Não temos o direito de sacrificar os objetivos sociais sob o pretexto de evitar impactos ambientais negativos. Da mesma
maneira, não podemos alegar urgências sociais para justificar a
irresponsabilidade ambiental sob o risco de provocar catástrofes naturais acarretando, por sua vez, graves consequências
sociais. Mais do que nunca, devemos basear a nossa conduta
num tripé, juntando à responsabilidade social a prudência
ambiental e a viabilidade econômica. Sem esta última, nada
acontece, por isso, devemos nos esforçar para assegurá-la em
todas as nossas ações.
Como proceder para avançar a partir da próxima Cúpula
do Rio de Janeiro, considerada para fins práticos o ano zero do
antropoceno? Não devemos ceder à ilusão que os mercados,
deixados a si mesmos, sabem melhor. Bem ao contrário, eles
são míopes e socialmente insensíveis. Embora o planejamento
não esteja atualmente na moda, convém reabilitá-lo. Não deixa
de ser um paradoxo que o planejamento prosperou na era do
ábaco e está sendo posto de lado na era dos computadores. No
entanto, estes últimos por si sós não garantem um planejamento eficiente na ausência de um diálogo democrático quadripartite entre o Estado desenvolvimentista, os empresários, os trabalhadores e a sociedade civil organizada. É nesta direção que
devemos avançar com a maior urgência.
Os países-membros da Organização das Nações Unidas
(ONU) deveriam ser convidados a elaborar planos nacionais
de desenvolvimento socialmente includente e ambientalmente
sustentável, usando conceitos e metodologias comparáveis,
tais como a pegada ecológica e a biocapacidade, por um lado; e
oportunidades de trabalho decente, por outro. Os planos deveriam abranger um horizonte temporal de quinze a vinte anos,
com detalhamento maior para o primeiro quinquênio (20162020).
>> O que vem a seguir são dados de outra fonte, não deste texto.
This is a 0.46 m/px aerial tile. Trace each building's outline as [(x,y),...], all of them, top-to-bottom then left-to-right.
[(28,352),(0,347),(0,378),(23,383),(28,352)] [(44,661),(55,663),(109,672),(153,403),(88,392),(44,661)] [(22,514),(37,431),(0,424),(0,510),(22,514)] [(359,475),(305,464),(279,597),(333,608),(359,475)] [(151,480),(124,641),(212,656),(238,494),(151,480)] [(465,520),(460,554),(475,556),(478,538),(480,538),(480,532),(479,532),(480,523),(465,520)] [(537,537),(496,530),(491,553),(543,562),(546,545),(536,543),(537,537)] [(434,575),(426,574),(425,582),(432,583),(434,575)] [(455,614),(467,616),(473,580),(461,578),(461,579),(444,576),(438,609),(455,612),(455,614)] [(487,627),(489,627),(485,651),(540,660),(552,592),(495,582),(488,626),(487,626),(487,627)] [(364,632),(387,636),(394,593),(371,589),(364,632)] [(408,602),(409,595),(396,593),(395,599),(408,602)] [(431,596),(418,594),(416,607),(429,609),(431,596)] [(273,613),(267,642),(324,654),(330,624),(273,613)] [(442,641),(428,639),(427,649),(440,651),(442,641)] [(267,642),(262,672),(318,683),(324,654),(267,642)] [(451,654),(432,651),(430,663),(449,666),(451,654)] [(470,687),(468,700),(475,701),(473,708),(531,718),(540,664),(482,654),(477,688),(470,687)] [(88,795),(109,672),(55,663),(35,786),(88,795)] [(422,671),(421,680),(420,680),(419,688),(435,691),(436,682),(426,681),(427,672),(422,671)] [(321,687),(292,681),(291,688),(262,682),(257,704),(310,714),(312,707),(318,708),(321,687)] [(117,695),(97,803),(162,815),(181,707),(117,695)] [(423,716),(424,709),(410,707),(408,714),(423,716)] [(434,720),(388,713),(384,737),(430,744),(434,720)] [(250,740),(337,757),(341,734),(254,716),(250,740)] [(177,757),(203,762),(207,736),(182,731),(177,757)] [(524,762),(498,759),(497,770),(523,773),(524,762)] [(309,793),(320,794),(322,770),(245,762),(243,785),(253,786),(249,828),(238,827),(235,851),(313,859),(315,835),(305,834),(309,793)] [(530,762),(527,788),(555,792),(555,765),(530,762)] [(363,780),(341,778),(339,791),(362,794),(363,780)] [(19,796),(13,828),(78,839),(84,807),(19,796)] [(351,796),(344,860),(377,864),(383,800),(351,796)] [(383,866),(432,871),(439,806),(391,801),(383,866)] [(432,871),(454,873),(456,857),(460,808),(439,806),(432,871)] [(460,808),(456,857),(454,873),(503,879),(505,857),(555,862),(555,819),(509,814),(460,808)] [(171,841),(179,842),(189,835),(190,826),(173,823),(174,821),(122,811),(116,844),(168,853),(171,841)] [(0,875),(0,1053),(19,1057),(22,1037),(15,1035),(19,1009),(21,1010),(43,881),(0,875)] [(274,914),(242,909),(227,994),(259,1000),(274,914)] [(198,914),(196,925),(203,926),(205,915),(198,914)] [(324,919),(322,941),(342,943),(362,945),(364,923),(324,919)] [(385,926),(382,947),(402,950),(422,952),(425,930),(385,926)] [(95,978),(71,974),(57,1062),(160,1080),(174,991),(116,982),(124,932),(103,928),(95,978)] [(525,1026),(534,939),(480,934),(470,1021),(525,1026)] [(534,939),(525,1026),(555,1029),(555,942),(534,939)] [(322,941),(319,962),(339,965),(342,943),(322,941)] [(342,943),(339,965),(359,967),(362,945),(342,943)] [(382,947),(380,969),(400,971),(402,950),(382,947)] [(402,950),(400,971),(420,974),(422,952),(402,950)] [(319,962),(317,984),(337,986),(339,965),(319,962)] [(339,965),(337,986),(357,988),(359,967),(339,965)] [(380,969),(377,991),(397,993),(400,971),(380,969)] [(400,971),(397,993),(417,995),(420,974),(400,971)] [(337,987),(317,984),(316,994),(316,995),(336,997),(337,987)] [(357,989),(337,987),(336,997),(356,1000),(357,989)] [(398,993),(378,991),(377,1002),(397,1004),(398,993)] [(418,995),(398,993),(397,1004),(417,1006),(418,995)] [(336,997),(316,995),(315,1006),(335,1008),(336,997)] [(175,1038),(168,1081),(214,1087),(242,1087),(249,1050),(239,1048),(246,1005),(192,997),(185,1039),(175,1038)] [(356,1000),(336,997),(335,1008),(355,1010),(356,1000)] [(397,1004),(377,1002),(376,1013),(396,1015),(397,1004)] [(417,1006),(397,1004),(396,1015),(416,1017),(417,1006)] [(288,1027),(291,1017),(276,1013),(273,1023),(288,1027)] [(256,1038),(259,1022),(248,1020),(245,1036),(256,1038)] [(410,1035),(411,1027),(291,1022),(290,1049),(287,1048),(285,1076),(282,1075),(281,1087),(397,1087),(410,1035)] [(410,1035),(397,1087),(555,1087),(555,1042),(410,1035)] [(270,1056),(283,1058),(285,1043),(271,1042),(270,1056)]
A etapa seguinte consistiria na harmonização destes planos nacionais, começando por consultas no âmbito das comissões regionais da ONU e culminando na elaboração de um
eventual plano mundial com a coordenação assumida pelo Programa das Nações Unidas para o Desenvolvimento (PNUD).
Para tanto, a ONU poderia ser posta à contribuição de duas
maneiras brevemente mencionadas no meu artigo anterior.
Por um lado, as Nações Unidas deveriam criar um importante Fundo de Desenvolvimento Includente e Sustentável,
constituído por 1% do PIB dos países ricos, a taxa Tobin sobre
especulações financeiras, um imposto sobre o carbono emitido (com a dupla finalidade de incentivar a redução das emissões e o financiamento do desenvolvimento) e pedágios sobre
ares e oceanos, cobrados pelo uso destes bens comuns da
humanidade, a começar por uma pequena sobretaxa sobre passagens de avião e fretes da qual os aviões e os navios dos países
menos desenvolvidos poderiam ser isentos.
Por outro, devemos envidar esforços para tornar operacionais redes de cooperação científica e técnica organizadas a partir
da geografia dos grandes biomas, privilegiando, portanto, mais
os paralelos do que os meridianos e a indispensável cooperação
Sul-Sul, com o Brasil e a Índia como os dois abre-alas.